Luckily I was smart enough to prep the food the two days before the
actual meal. Cutting the pork and
putting it in the marinade was necessary, but making the soup, salad and
dessert saved me a lot of stress. Still while in the process of cooking I
figured out better ideas on how to proceed, after everything was finished and I
made a giant mess of course. A good
example of this was the cheesecake in a wine glass, I was layering my
ingredients into the glass and when the time came to do the filling I used two
spoons and spooned the filling into the glass.
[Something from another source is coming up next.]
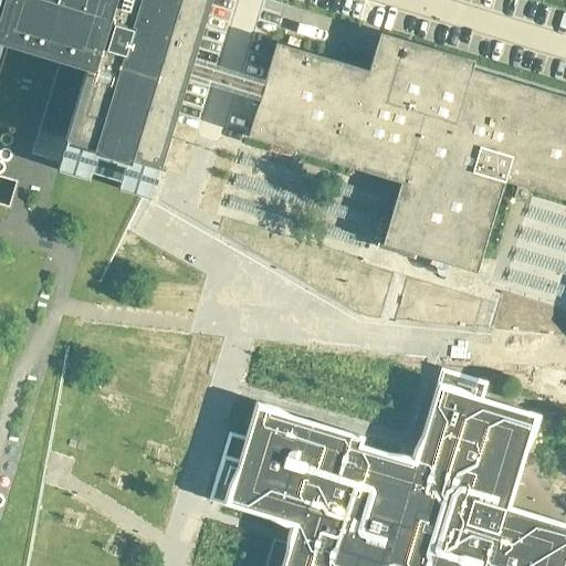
[(189,67),(209,0),(0,0),(0,35),(9,39),(62,54),(70,58),(87,62),(70,121),(64,139),(65,139),(63,146),(56,169),(70,174),(148,197),(157,167),(158,168),(159,165),(187,75),(188,71),(189,67)]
This was serviceable but it would have been much easier and cleaner to
have put it in a piping bag. Another
thing I thought of doing after I already finished was with the salad. I had
mixed the feta cheese and the walnuts into the salad but they all fell to the
bottom of the bowl I was mixing in. It
probably would have helped presentation wise for me to sprinkle the cheese and
walnuts onto the salad right before I poured on the dressing. These are just a few of the many minor things
I could have done to minimize stress and maximize effectiveness.
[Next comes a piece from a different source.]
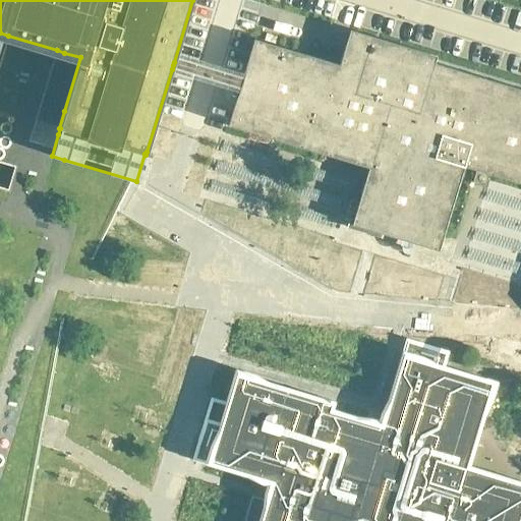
[(520,90),(433,63),(435,59),(436,56),(349,30),(345,44),(339,65),(253,39),(241,81),(240,84),(239,89),(234,104),(228,125),(368,168),(351,224),(374,231),(438,250),(442,235),(463,166),(473,170),(483,172),(520,183),(520,90)]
The next stage of learning came from
the actual dinner itself. I had invited
six guests and the starting time of the dinner was at around 6 o clock on a
Wednesday night. The pressure to get the
food out on time was insanely great, I had no idea it would be that
intense. Luckily I managed to push
through and get the soup out right at the start at about six o clock. The next challenge was prepping the main
course while getting the salads out for everyone but at about 6:10 I was able
to get the salad’s out. Stressing out
and giving 110% I was able to squeeze out my main course meal at around 6:30. Once that was out the rest was rather easy
because I had already finished the desserts earlier that morning. This was easily my best idea. I was able to
get the desserts out as soon as my guests finished eating at about 6:45. Being able to get the entire service period
done in less than one hour was something I thought near impossible. I am glad I was able to do so my guests
commented on that and that brightened up my day. One of the best parts of the night was
actually doing the dishes afterward. It
was a welcomed change of pace to the stress of cooking even thought I spent a
solid hour washing the dishes built up.
The other comments my guest made
helped me see a few things my main complaint was my soup. It was a cream of spinach and it wasn't bad
it just lacked a serious kick according to my guests. Being a Cajun myself I was inclined to agree
but I choose to try to keep it as traditional as possible. This taught me you should take who you are
feeding into consideration.
This dinner project was something
that caused a whole mess of stress but looking back id have to give this
project a thumbs up. The stress causes
was a good type, it drove me to try and put out a good food product. I defiantly have a lot more to learn before I
can do this over and over again like many of the older students at this school
do. I am thankful that we were forced to
get our feet wet; it is good to have a taste of what we are getting ourselves
into. The stress involved is what culinary
major’s live for because it is worth it when we see our guests eat our food and
smile, when we are not busy stressing over the next course.